Their assessment persuaded the allied commander, General Eisenhower, to take a huge and risky decision. He ordered the planned attack to be delayed from June 5 to June 6, even though it increased the risk that the D-Day fleet might be spotted by the Germans.
The historic event will be commemorated next week, on Thursday June 5, at Dunstable’s Weatherfield Academy which has been built on part of the old Met Office site. A plaque will be unveiled and the children’s own weather collection data unit will be opened.
The weather forecasting station began operations at Dunstable, in February 1940, having being moved from Kingsway, London, to avoid the bombing.
The Met Office field and buildings, whose radio masts were heavily camouflaged, was surrounded by a high, chain-link fence topped with barbed wire and patrolled by military police.
Motorcycle despatch riders, armed with service revolvers, regularly ferried messages between Dunstable and the secret code-breaking station at Bletchley Park.
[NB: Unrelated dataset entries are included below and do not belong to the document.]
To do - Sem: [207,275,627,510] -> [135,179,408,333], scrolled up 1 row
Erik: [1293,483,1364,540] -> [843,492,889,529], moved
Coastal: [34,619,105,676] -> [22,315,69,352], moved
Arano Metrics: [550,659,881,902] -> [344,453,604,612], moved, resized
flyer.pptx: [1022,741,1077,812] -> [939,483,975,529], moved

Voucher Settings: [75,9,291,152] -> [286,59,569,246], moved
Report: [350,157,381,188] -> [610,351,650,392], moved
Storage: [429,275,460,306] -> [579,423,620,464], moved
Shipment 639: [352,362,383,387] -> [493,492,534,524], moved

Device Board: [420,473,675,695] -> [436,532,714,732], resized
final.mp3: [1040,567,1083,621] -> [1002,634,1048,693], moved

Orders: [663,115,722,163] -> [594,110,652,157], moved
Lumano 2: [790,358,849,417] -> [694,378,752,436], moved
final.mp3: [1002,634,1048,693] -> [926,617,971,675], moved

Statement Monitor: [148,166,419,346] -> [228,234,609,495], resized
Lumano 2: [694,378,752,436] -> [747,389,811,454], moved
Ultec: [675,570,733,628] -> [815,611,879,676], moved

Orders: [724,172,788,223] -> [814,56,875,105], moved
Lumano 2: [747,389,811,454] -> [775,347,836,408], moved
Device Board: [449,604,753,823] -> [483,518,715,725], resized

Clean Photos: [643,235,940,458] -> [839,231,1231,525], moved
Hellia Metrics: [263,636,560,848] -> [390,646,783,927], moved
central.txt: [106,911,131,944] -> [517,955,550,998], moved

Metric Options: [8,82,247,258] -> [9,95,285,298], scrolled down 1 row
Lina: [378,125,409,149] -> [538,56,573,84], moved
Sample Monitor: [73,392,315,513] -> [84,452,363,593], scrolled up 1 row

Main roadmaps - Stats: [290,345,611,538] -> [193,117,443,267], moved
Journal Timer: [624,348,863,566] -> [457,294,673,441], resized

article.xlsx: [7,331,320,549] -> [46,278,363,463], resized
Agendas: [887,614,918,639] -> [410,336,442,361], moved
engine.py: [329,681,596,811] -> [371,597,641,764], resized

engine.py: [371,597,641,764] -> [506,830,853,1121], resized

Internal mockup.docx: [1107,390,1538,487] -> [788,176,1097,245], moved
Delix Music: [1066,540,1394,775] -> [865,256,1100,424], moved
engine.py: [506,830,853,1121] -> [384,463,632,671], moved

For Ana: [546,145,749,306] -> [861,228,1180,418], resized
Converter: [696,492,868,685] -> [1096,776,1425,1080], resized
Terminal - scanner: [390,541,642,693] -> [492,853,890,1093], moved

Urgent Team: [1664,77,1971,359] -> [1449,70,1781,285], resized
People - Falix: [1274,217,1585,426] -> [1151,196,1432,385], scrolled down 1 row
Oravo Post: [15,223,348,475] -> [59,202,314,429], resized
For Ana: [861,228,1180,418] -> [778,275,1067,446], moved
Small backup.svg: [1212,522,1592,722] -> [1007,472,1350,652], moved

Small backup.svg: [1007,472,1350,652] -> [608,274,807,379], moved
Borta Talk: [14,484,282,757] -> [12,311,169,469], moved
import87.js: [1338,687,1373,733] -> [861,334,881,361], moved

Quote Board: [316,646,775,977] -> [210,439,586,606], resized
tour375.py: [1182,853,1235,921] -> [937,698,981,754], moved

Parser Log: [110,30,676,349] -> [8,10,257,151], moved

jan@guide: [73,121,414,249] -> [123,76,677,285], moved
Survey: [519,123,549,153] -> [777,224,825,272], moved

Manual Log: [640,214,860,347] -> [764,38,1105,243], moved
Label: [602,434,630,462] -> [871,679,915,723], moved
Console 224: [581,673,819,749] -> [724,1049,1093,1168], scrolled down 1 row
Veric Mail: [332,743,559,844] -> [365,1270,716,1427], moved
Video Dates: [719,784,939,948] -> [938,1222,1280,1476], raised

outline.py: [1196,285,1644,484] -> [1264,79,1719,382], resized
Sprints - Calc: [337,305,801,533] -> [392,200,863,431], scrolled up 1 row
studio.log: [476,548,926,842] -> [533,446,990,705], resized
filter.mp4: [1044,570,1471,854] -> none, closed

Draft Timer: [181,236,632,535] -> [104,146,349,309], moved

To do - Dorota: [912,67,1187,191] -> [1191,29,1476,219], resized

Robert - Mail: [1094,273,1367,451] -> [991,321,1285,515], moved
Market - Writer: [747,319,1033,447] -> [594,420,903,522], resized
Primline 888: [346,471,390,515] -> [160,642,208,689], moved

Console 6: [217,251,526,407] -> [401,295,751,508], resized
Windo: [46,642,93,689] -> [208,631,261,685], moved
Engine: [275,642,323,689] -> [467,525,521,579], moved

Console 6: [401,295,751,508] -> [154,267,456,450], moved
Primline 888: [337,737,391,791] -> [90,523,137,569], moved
One of the riders died at Dunstable when he accidentally shot himself with his own weapon.
The Dunstable station closed in 1961 and houses have now been built on its field.
The Yesteryear photo shows a weather balloon being launched there, with houses in Drovers Way visible in the background.
> Yesteryear is compiled by John Buckledee, chairman of Dunstable and District Local History Society.